===== EXERCISE TEXT =====
Oracle’s Denial vs. Threat Actor Claims
Oracle has vehemently denied a breach, stating:
“There has been no breach of Oracle Cloud. The published credentials are not for the Oracle Cloud. No Oracle Cloud customers experienced a breach or lost any data.”
However, critical questions remain:
- How did the threat actor upload a file to Oracle’s server?
The Internet Archive proof implies unauthorized access, even if limited to federated SSO systems. - Are federated SSO/LDAP systems excluded from Oracle’s denial?
Oracle’s statement focuses on “Oracle Cloud” broadly, leaving ambiguity about third-party integrations or legacy middleware.
Extortion Tactics
The attacker is extorting affected companies, demanding payment to remove their data from the leak. They’ve also offered to share decrypted credentials with anyone who assists in cracking the encrypted passwords.
Why This Matters for Your Organization
Whether or not Oracle’s core cloud was breached, the incident highlights systemic risks:
- Outdated Software as a Liability
The exploitation of CVE-2021-35587 underscores the danger of unpatched, end-of-life systems. Oracle Fusion Middleware 11G, unsupported since 2014, was a sitting duck for attackers. - Supply Chain Domino Effect
Stolen JKS files and keys could compromise third-party vendors, partners, or clients linked to Oracle Cloud environments. - Reputational and Financial Fallout
Even unverified association with the breach risks customer trust. Extortion demands add financial pressure.
Immediate Steps to Protect Your Business
Assume your data is exposed if your organization uses Oracle Cloud’s SSO/LDAP or legacy middleware. Here’s what to do:
1. Verify Oracle Cloud Usage
- Confirm if your SSO/LDAP systems integrate with login.(region).oraclecloud.com.
- Audit Oracle Fusion Middleware versions (upgrade from 11G immediately).
2. Reset and Rotate Credentials
- SSO/LDAP Passwords: Force-reset all user accounts, especially privileged ones.
- SASL/MD5 Hashes: Migrate to stronger authentication methods like SCRAM-SHA-256.
- Tenant Identifiers: Contact Oracle Support to rotate tenant-specific credentials.
3. Regenerate Certificates and Keys
- Replace SSO/SAML/OIDC certificates and JKS files tied to Oracle Cloud.
4. Monitor and Audit
- Scrutinize LDAP/SSO logs for unusual activity (e.g., unauthorized access from new IPs).
- Deploy endpoint detection (EDR) and network traffic analysis tools.
5. Engage Oracle and Law Enforcement
- Demand clarity from Oracle on federated SSO risks.
- Report extortion attempts to authorities (e.g., FBI, CISA).
6. Strengthen Access Controls
- Enforce MFA for all SSO/LDAP users.
===== DATA =====
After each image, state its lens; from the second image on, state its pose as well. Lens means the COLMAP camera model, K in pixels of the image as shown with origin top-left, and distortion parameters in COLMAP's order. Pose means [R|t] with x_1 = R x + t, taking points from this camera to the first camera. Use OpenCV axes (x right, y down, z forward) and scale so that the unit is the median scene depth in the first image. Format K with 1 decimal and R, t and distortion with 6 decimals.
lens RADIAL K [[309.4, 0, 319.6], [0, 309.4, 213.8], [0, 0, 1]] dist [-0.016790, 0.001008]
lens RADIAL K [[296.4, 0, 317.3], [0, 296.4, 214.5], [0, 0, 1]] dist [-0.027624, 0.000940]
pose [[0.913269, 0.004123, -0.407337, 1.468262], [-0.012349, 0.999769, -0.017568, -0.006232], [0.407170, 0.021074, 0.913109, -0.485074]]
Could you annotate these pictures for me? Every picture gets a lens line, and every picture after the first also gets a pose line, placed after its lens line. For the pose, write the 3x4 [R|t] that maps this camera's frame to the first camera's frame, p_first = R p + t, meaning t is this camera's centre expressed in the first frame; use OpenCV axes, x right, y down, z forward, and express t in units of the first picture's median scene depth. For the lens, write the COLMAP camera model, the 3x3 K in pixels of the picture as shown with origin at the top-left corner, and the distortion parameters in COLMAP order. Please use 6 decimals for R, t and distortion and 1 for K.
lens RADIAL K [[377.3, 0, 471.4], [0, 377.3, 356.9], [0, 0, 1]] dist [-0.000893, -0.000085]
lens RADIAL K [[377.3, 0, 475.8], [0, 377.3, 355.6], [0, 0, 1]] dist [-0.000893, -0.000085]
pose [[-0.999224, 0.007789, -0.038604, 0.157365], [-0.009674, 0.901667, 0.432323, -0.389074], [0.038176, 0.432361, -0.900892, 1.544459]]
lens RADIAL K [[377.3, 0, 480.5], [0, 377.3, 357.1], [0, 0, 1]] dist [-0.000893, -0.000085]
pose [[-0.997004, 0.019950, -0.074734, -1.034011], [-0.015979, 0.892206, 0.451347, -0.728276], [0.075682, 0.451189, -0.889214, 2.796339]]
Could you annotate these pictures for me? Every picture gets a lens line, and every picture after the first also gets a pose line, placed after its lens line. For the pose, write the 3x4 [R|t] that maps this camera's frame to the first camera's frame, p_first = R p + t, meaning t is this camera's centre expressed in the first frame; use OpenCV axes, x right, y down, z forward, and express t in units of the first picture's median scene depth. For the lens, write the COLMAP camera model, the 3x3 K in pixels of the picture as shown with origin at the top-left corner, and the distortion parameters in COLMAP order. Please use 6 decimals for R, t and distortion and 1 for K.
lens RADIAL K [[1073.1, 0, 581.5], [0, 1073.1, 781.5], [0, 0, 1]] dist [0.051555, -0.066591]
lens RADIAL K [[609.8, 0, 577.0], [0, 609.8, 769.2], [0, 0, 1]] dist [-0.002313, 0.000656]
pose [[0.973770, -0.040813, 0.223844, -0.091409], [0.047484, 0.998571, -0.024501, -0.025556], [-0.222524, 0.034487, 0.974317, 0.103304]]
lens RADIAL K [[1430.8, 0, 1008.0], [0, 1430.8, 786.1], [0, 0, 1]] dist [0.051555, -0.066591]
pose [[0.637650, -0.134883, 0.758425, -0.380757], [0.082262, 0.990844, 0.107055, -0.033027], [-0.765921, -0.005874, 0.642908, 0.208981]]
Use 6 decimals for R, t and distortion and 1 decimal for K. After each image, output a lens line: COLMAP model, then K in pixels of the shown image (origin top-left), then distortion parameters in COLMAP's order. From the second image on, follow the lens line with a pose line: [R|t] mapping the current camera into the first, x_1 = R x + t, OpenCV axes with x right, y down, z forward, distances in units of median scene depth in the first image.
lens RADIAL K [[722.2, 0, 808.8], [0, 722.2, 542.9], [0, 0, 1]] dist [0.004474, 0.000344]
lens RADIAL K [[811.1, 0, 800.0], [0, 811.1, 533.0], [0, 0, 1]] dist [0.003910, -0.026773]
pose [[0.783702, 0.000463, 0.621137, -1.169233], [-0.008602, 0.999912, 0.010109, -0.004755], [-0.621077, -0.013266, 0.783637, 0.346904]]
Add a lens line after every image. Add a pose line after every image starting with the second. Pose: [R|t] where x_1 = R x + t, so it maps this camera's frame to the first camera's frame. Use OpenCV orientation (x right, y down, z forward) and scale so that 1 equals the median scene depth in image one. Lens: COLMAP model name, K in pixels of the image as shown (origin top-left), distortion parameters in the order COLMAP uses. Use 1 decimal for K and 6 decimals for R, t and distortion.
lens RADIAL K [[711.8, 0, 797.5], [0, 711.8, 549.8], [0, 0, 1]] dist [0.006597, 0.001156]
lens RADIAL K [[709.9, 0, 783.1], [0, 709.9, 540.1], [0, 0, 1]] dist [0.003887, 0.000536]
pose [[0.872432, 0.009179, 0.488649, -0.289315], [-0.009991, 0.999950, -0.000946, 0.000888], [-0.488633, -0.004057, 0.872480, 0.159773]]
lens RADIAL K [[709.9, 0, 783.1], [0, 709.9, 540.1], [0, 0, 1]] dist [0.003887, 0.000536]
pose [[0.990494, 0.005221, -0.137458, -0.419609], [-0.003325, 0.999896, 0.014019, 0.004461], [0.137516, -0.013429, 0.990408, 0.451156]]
=====
* **TASKS TO COMPLETE**
• a. Translate this sentence from the Oracle breach article into Spanish: "Extortion demands add financial pressure."
• b. According to the Oracle breach article, since what year has Oracle Fusion Middleware 11G been unsupported?
• c. Write out the Oracle breach article from "2. Reset and" to "methods like SCRAM-SHA-256.", and replace "privileged" with "admin".

* **SOLUTIONS FOR EACH TASK**
• a. Las demandas de extorsión añaden presión financiera.

• b. Since 2014.

• c.
2. Reset and Rotate Credentials
- SSO/LDAP Passwords: Force-reset all user accounts, especially admin ones.
- SASL/MD5 Hashes: Migrate to stronger authentication methods like SCRAM-SHA-256.